--- START ---

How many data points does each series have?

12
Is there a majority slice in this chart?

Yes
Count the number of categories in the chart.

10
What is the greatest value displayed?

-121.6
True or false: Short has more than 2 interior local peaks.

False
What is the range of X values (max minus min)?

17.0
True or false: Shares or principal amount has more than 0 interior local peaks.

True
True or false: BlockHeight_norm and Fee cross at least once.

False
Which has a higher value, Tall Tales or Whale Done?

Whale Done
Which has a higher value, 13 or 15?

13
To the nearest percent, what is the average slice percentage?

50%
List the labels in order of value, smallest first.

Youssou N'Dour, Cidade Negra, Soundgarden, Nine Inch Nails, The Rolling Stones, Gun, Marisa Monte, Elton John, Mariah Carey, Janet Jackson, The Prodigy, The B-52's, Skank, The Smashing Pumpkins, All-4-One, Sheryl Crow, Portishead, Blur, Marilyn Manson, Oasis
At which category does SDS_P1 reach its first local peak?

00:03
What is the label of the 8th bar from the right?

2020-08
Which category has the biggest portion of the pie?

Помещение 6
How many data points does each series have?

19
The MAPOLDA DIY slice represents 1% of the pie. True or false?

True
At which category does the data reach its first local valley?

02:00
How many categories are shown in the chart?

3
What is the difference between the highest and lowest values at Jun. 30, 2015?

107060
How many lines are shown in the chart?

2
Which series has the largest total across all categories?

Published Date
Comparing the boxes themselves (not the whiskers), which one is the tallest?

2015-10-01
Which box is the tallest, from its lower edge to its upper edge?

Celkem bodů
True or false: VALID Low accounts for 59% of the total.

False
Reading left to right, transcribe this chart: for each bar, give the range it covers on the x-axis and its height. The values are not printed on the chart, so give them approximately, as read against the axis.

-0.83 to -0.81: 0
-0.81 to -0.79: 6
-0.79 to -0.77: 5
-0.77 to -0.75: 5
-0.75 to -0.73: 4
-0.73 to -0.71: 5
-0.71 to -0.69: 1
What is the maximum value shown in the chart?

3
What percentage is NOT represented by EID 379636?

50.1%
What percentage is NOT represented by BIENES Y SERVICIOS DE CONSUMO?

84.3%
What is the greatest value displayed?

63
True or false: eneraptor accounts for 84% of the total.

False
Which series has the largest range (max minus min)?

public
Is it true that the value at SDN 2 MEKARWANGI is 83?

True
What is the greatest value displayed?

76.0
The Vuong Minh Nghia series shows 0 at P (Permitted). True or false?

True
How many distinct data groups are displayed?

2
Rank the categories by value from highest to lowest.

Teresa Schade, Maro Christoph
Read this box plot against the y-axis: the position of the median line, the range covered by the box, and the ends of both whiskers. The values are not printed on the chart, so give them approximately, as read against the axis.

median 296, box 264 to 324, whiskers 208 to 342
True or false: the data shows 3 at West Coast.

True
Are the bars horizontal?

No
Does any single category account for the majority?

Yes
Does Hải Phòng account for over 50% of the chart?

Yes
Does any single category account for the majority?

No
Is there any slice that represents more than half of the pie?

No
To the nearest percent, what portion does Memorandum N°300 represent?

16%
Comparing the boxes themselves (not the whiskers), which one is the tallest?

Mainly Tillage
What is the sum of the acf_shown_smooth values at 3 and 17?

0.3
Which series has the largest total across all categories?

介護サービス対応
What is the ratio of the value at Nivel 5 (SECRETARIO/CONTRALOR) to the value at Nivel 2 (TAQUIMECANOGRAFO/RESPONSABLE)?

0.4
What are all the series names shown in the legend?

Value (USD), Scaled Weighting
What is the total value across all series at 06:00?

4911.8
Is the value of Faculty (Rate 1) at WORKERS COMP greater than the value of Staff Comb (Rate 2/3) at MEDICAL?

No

--- END ---

**ASSIGNMENT**
Copy out, unchanged, the lines from the one containing "Celkem bodů" through the one containing "Is there any", including both of those lines.

**SOLUTION TO THIS PROBLEM**
Celkem bodů
True or false: VALID Low accounts for 59% of the total.

False
Reading left to right, transcribe this chart: for each bar, give the range it covers on the x-axis and its height. The values are not printed on the chart, so give them approximately, as read against the axis.

-0.83 to -0.81: 0
-0.81 to -0.79: 6
-0.79 to -0.77: 5
-0.77 to -0.75: 5
-0.75 to -0.73: 4
-0.73 to -0.71: 5
-0.71 to -0.69: 1
What is the maximum value shown in the chart?

3
What percentage is NOT represented by EID 379636?

50.1%
What percentage is NOT represented by BIENES Y SERVICIOS DE CONSUMO?

84.3%
What is the greatest value displayed?

63
True or false: eneraptor accounts for 84% of the total.

False
Which series has the largest range (max minus min)?

public
Is it true that the value at SDN 2 MEKARWANGI is 83?

True
What is the greatest value displayed?

76.0
The Vuong Minh Nghia series shows 0 at P (Permitted). True or false?

True
How many distinct data groups are displayed?

2
Rank the categories by value from highest to lowest.

Teresa Schade, Maro Christoph
Read this box plot against the y-axis: the position of the median line, the range covered by the box, and the ends of both whiskers. The values are not printed on the chart, so give them approximately, as read against the axis.

median 296, box 264 to 324, whiskers 208 to 342
True or false: the data shows 3 at West Coast.

True
Are the bars horizontal?

No
Does any single category account for the majority?

Yes
Does Hải Phòng account for over 50% of the chart?

Yes
Does any single category account for the majority?

No
Is there any slice that represents more than half of the pie?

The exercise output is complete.